Rugby star Jack McGrath among men sharing their experiences at Pieta House

Pieta House, the support service for people who are suicidal or self harming, held an event in Dublin on Thursday night which coincided with International Men’s Day.

Pieta House, the support service for people who are suicidal or self harming, held an event in Dublin on Thursday night which coincided with International Men’s Day.

 

Irish rugby star Jack McGrath was one of a number of men who shared their experiences of providing support, or needing support from others, at an event to mark International Men’s Day.

The event entitled ‘The Bounce of the Ball’ was hosted by Pieta House, which provides support for people who are suicidal or who self harm.

It was part of the the Pieta House ‘Mind Our Men’ campaign, which has been running since 2013 and also marked International Men’s Day.

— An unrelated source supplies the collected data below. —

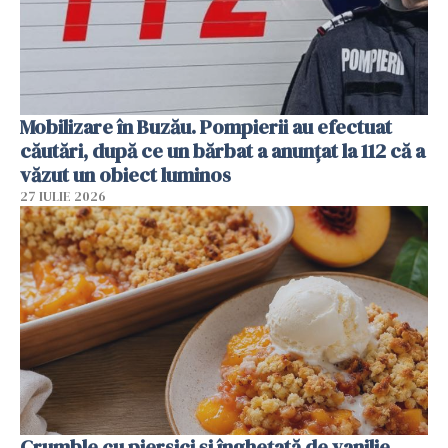
Mobilizare în Buzău. Pompierii au efectuat
căutări, după ce un bărbat a anunțat la 112 că a
văzut un obiect luminos
27 IULIE 2026
Crumble cu piersici și înghețată de vanilie.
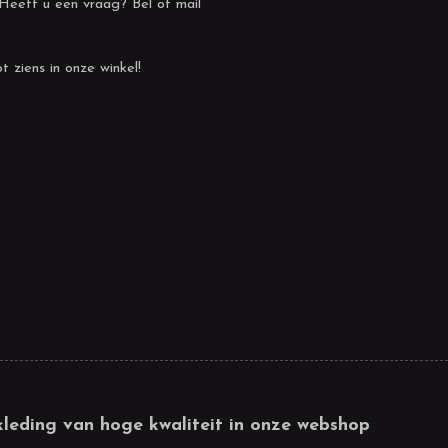
 Heeft u een vraag? Bel of mail
t ziens in onze winkel!
kleding van hoge kwaliteit in onze webshop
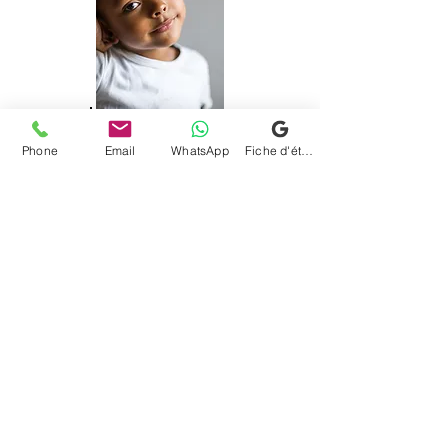
Phone
Email
WhatsApp
Fiche d'établissement Google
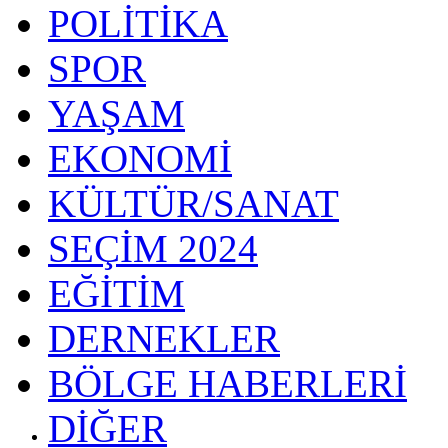
POLİTİKA
SPOR
YAŞAM
EKONOMİ
KÜLTÜR/SANAT
SEÇİM 2024
EĞİTİM
DERNEKLER
BÖLGE HABERLERİ
DİĞER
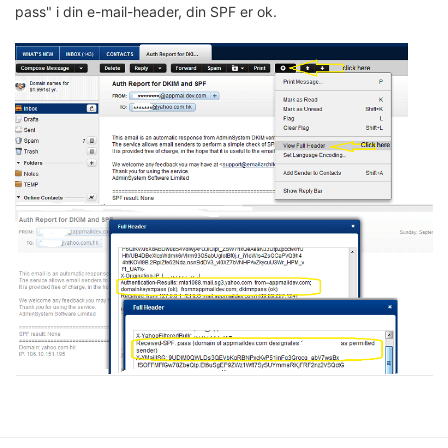
pass" i din e-mail-header, din SPF er ok.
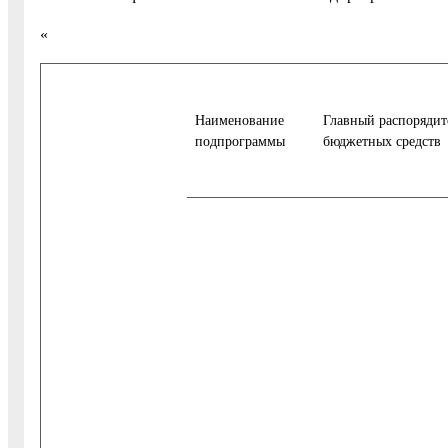
«
Наименование
Главный распорядит
подпрограммы
бюджетных средств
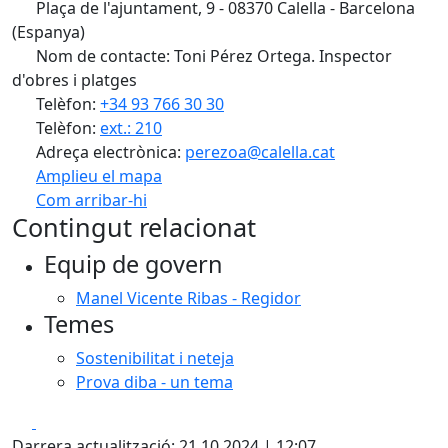
Plaça de l'ajuntament, 9 - 08370 Calella - Barcelona
(Espanya)
Nom de contacte: Toni Pérez Ortega. Inspector
d'obres i platges
Telèfon:
+34 93 766 30 30
Telèfon:
ext.: 210
Adreça electrònica:
perezoa@calella.cat
Amplieu el mapa
Com arribar-hi
Leaflet
| ©
OpenStreetMap
contributors
Contingut relacionat
+
Equip de govern
−
Manel Vicente Ribas - Regidor
Temes
Sostenibilitat i neteja
Prova diba - un tema
Facebook
X
Darrera actualització: 21.10.2024 | 12:07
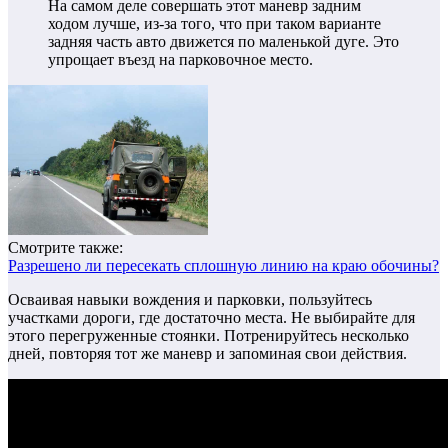
На самом деле совершать этот маневр задним
ходом лучше, из-за того, что при таком варианте
задняя часть авто движется по маленькой дуге. Это
упрощает въезд на парковочное место.
Смотрите также:
Разрешено ли пересекать сплошную линию на краю обочины?
Осваивая навыки вождения и парковки, пользуйтесь
участками дороги, где достаточно места. Не выбирайте для
этого перегруженные стоянки. Потренируйтесь несколько
дней, повторяя тот же маневр и запоминая свои действия.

Each speaker discussed a time in their lives when the bounce of the ball didn’t go their way and they needed support, or a time when they were a position to offer support to others.

Unanticipated life events

Chief executive of Pieta House Brian Higgins said: “Our lives are often affected by ‘the bounce of the ball’, the unanticipated life events that may lead to despair, or worse, self-harm or suicide.

“It’s our role in Pieta House to support those individuals who have reached that point of despair and their families to regain stability in their lives.”

Mr Higgins and the other speakers explored “how men and women can build a strong team around themselves to support one another through all life’s events, the good and the bad”.

The event last year proved to be a huge success and Pieta House has decided to make it an annual thing, Mr Higgins said.

Paddy McKenna, editor of the website Joe.ie, chaired the proceedings at the Chocolate Factory on Kings Inn Street, Dublin on Thursday night.

Pieta House was founded a decade ago by psychologist Joan Freeman. It now has over 180 therapists and dealt with 5,000 in 2014 who were either suicidal or engaging in self-harm.